What’s Rockline’s secret? It is an exceptionally well-managed, organized and disciplined company.  As a result, it has had no difficulties following the sustainability roadmap we created together. Setting targets, establishing accountability, budgeting for solutions and tracking progress was nothing new for them. The process, tools and information we presented were an easy fit and have allowed company management to prioritize sustainability throughout the company, from product design to plant operations to communications and marketing.

Next page: Mastering the fundamentals of analytics

For example, as a successful manufacturing company with more than 2,000 employees, Rockline mastered the fundamentals of analytics long ago. The dashboard metrics we provided were just another tool for measuring and reviewing a results-oriented program. Rockline’s manufacturing sites process different materials, but waste metrics give a comparative benchmark against each site’s baseline and improvements at other sites.

This kind of comparison is a great motivator, and a solid waste team at the Sheboygan, Wisc., facility found a company 15 miles up the road that makes plastic toilet seats and is willing to pay for the use of Rockline’s empty plastic containers as raw material. Naturally, Rockline also tracks the financial savings the sustainability program has achieved, but it doesn’t disclose the figures. Suffice it to say, Rockline President Randy Rudolph describes the program as having a “very positive financial impact” on the bottom line.  

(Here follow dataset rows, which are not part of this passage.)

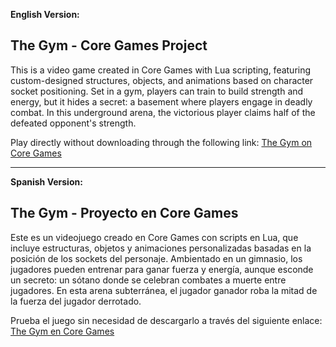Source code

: **English Version:**

## The Gym - Core Games Project
This is a video game created in Core Games with Lua scripting, featuring custom-designed structures, objects, and animations based on character socket positioning. Set in a gym, players can train to build strength and energy, but it hides a secret: a basement where players engage in deadly combat. In this underground arena, the victorious player claims half of the defeated opponent's strength.

Play directly without downloading through the following link: [The Gym on Core Games](https://www.coregames.com/games/9c47c0/the-gym)

___

**Spanish Version:**

## The Gym - Proyecto en Core Games
Este es un videojuego creado en Core Games con scripts en Lua, que incluye estructuras, objetos y animaciones personalizadas basadas en la posición de los sockets del personaje. Ambientado en un gimnasio, los jugadores pueden entrenar para ganar fuerza y energía, aunque esconde un secreto: un sótano donde se celebran combates a muerte entre jugadores. En esta arena subterránea, el jugador ganador roba la mitad de la fuerza del jugador derrotado.

Prueba el juego sin necesidad de descargarlo a través del siguiente enlace: [The Gym en Core Games](https://www.coregames.com/games/9c47c0/the-gym)
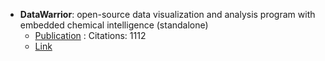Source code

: - **DataWarrior**: open-source data visualization and analysis program with embedded chemical intelligence (standalone)
	- [Publication](https://doi.org/10.1021/ci500588j) : Citations: 1112
	- [Link](http://www.openmolecules.org/datawarrior/download.html)
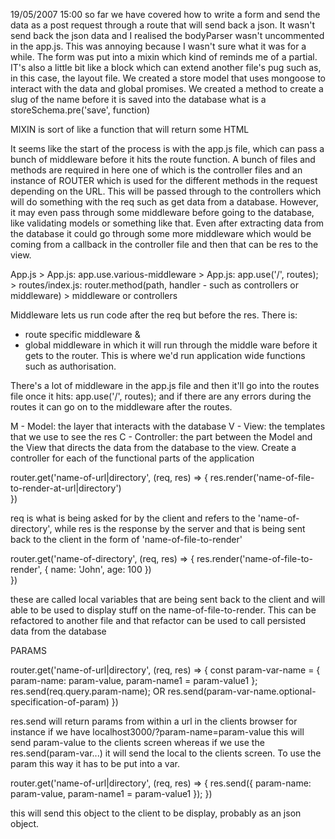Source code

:19/05/2007 15:00
so far we have covered how to write a form and send the data as a post request through a route that will send back a json. It wasn't send back the json data and I realised the bodyParser wasn't uncommented in the app.js. This was annoying because I wasn't sure what it was for a while. The form was put into a mixin which kind of reminds me of a partial. IT's also a little bit like a block which can extend another file's pug such as, in this case, the layout file.
We created a store model that uses mongoose to interact with the data and global promises. We created a method to create a slug of the name before it is saved into the database what is a storeSchema.pre('save', function)




MIXIN
is sort of like a function that will return some HTML


It seems like the start of the process is with the app.js file, which can pass a bunch of middleware before it hits the route function. A bunch of files and methods are required in here one of which is the controller files and an instance of ROUTER which is used for the different methods in the request depending on the URL. This will be passed through to the controllers which will do something with the req such as get data from a database. However, it may even pass through some middleware before going to the database, like validating models or something like that. Even after extracting data from the database it could go through some more middleware which would be coming from a callback in the controller file and then that can be res to the view.

App.js > App.js: app.use.various-middleware > App.js: app.use('/', routes); >  routes/index.js: router.method(path, handler - such as controllers or middleware) > middleware or controllers


Middleware lets us run code after the req but before the res. There is:
- route specific middleware &
- global middleware in which it will run through the middle ware before it gets to the router. This is where we'd run application wide functions such as authorisation.

There's a lot of middleware in the app.js file and then it'll go into the routes file once it hits: app.use('/', routes); and if there are any errors during the routes it can go on to the middleware after the routes.


M - Model: the layer that interacts with the database
V - View: the templates that we use to see the res
C - Controller: the part between the Model and the View that directs the data from the database to the view. Create a controller for each of the functional parts of the application


router.get('name-of-url|directory', (req, res) => {
  res.render('name-of-file-to-render-at-url|directory')  
  })

req is what is being asked for by the client and refers to the 'name-of-directory', while res is the response by the server and that is being sent back to the client in the form of 'name-of-file-to-render'

router.get('name-of-directory', (req, res) => {
  res.render('name-of-file-to-render', {
    name: 'John',
    age: 100
    })  
  })

these are called local variables that are being sent back to the client and will able to be used to display stuff on the name-of-file-to-render. This can be refactored to another file and that refactor can be used to call persisted data from the database

PARAMS

router.get('name-of-url|directory', (req, res) => {
  const param-var-name = { param-name: param-value, param-name1 = param-value1 };
  res.send(req.query.param-name);
  OR
  res.send(param-var-name.optional-specification-of-param)
  })

res.send will return params from within a url in the clients browser for instance if we have localhost3000/?param-name=param-value this will send param-value to the clients screen whereas if we use the res.send(param-var...) it will send the local to the clients screen. To use the param this way it has to be put into a var.

router.get('name-of-url|directory', (req, res) => {
  res.send({ param-name: param-value, param-name1 = param-value1 });
  })

this will send this object to the client to be display, probably as an json object.
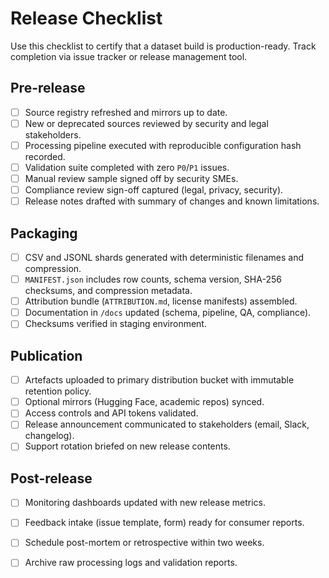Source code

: # Release Checklist

Use this checklist to certify that a dataset build is production-ready. Track completion via issue tracker or release management tool.

## Pre-release

- [ ] Source registry refreshed and mirrors up to date.
- [ ] New or deprecated sources reviewed by security and legal stakeholders.
- [ ] Processing pipeline executed with reproducible configuration hash recorded.
- [ ] Validation suite completed with zero `P0`/`P1` issues.
- [ ] Manual review sample signed off by security SMEs.
- [ ] Compliance review sign-off captured (legal, privacy, security).
- [ ] Release notes drafted with summary of changes and known limitations.

## Packaging

- [ ] CSV and JSONL shards generated with deterministic filenames and compression.
- [ ] `MANIFEST.json` includes row counts, schema version, SHA-256 checksums, and compression metadata.
- [ ] Attribution bundle (`ATTRIBUTION.md`, license manifests) assembled.
- [ ] Documentation in `/docs` updated (schema, pipeline, QA, compliance).
- [ ] Checksums verified in staging environment.

## Publication

- [ ] Artefacts uploaded to primary distribution bucket with immutable retention policy.
- [ ] Optional mirrors (Hugging Face, academic repos) synced.
- [ ] Access controls and API tokens validated.
- [ ] Release announcement communicated to stakeholders (email, Slack, changelog).
- [ ] Support rotation briefed on new release contents.

## Post-release

- [ ] Monitoring dashboards updated with new release metrics.
- [ ] Feedback intake (issue template, form) ready for consumer reports.
- [ ] Schedule post-mortem or retrospective within two weeks.
- [ ] Archive raw processing logs and validation reports.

Even more than organizational competence, the thing that stands out with Rockline is its all-in commitment. It’s not enough to have a well-designed sustainability program and the necessary tools and information to carry it out, because the biggest challenge is sticking to the program over time. I’ve seen companies distracted from the task in a dozen different ways, while Rockline’s full executive team – the President, VPs, Senior VPs, Director of Global Engineering and the heads of manufacturing, sourcing and sales — were at the table not only at the start of the consulting process, but throughout the sustainability journey. Rockline has created full executive alignment for energy, GHG emissions, waste and transportation goals, and integrating them into their management system. Within departments and facilities, they assigned Green Leads responsible for implementing and tracking specific initiatives and meeting monthly with their counterparts.

Spreading accountability in this manner created company-wide ownership of the program and empowered departments to draw on their own resources and expertise. For instance, when a factory audit revealed opportunities for better leak detection, repair and sizing of compressed air systems. Rockline’s manufacturing and engineering group promptly spread those learnings throughout the company’s six global facilities.

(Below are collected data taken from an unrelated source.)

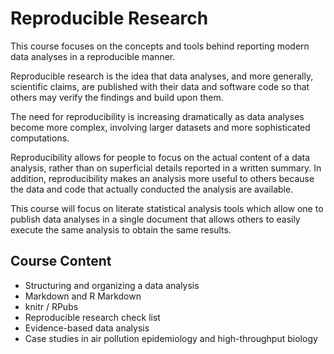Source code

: # Reproducible Research

This course focuses on the concepts and tools behind reporting modern data analyses in a reproducible manner. 

Reproducible research is the idea that data analyses, and more generally, scientific claims, are published with their data and software code so that others may verify the findings and build upon them.  

The need for reproducibility is increasing dramatically as data analyses become more complex, involving larger datasets and more sophisticated computations. 

Reproducibility allows for people to focus on the actual content of a data analysis, rather than on superficial details reported in a written summary. In addition, reproducibility makes an analysis more useful to others because the data and code that actually conducted the analysis are available. 

This course will focus on literate statistical analysis tools which allow one to publish data analyses in a single document that allows others to easily execute the same analysis to obtain the same results.

## Course Content

* Structuring and organizing a data analysis
* Markdown and R Markdown
* knitr / RPubs
* Reproducible research check list
* Evidence-based data analysis
* Case studies in air pollution epidemiology and high-throughput biology

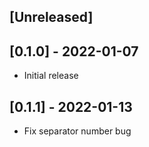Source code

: ## [Unreleased]

## [0.1.0] - 2022-01-07

- Initial release

## [0.1.1] - 2022-01-13

- Fix separator number bug
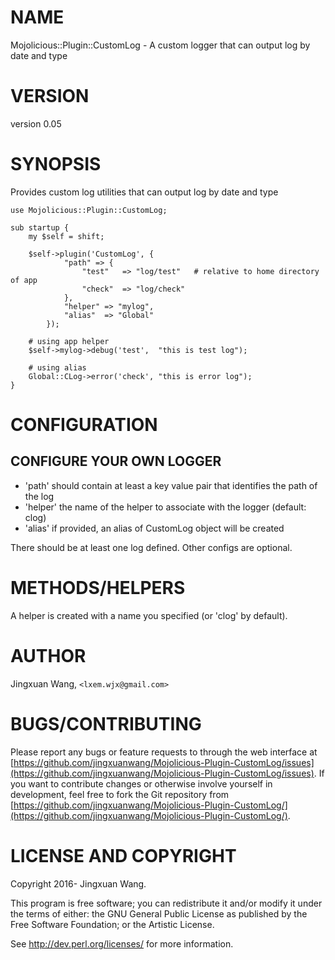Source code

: # NAME

Mojolicious::Plugin::CustomLog - A custom logger that can output log by date and type

# VERSION

version 0.05

# SYNOPSIS

Provides custom log utilities that can output log by date and type

    use Mojolicious::Plugin::CustomLog;

    sub startup {
        my $self = shift;

        $self->plugin('CustomLog', {
                "path" => {
                    "test"   => "log/test"   # relative to home directory of app
                    "check"  => "log/check"
                },
                "helper" => "mylog",
                "alias"  => "Global"
            });

        # using app helper
        $self->mylog->debug('test',  "this is test log");

        # using alias
        Global::CLog->error('check', "this is error log");
    }

# CONFIGURATION

## CONFIGURE YOUR OWN LOGGER

- 'path'        should contain at least a key value pair that identifies the path of the log
- 'helper'      the name of the helper to associate with the logger (default: clog)
- 'alias'       if provided, an alias of CustomLog object will be created

There should be at least one log defined. Other configs are optional.

# METHODS/HELPERS

A helper is created with a name you specified (or 'clog' by default).

# AUTHOR

Jingxuan Wang, `<lxem.wjx@gmail.com>`

# BUGS/CONTRIBUTING

Please report any bugs or feature requests to through the web interface at [https://github.com/jingxuanwang/Mojolicious-Plugin-CustomLog/issues](https://github.com/jingxuanwang/Mojolicious-Plugin-CustomLog/issues).
If you want to contribute changes or otherwise involve yourself in development, feel free to fork the Git repository from [https://github.com/jingxuanwang/Mojolicious-Plugin-CustomLog/](https://github.com/jingxuanwang/Mojolicious-Plugin-CustomLog/).

# LICENSE AND COPYRIGHT

Copyright 2016- Jingxuan Wang.

This program is free software; you can redistribute it and/or modify it
under the terms of either: the GNU General Public License as published
by the Free Software Foundation; or the Artistic License.

See http://dev.perl.org/licenses/ for more information.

What exactly goes into creating a sustainability program for a company like Rockline? The top strategies that we have deployed and co-created since 2009 are:

  • Establishment of a sustainability vision, goals and management system
  • Facility audits for energy, water and waste
  • Product and packaging life cycle assessments
  • Creation of a Dashboard system for metrics
  • Guidance on product development, manufacturing, logistics & marketing
  • Product-greening scorecards

Josh Eldridge, the company’s Global Environmental Sustainability Coordinator confirms that success is all about consistency. “Instead of rushing to take care of whatever issue makes the most noise, our across-the-board commitment keeps the sustainability program going and focused on our 2015 goals,” he said.

Eldridge’s statement squares with my own observation over the years: Given the target, tools and know-how, strong companies that are accustomed to making regular improvements on quality, innovation and/or manufacturing will naturally excel at sustainability, because they understand the importance of executive alignment, measurement and accountability. However, it’s also true that learning to execute on sustainability can have a reverse effect of sorts, teaching less-experienced organizations the value of these elements.

In that regard, sustainability programs are great practice for other cross-cutting, enterprise-wide initiatives, whether that’s new product introduction, business expansion, or implementing an enterprise IT system. Ultimately, sustainability programs done right can have profound spill-over effects in business. Perhaps this is the greatest untold value of our collective work.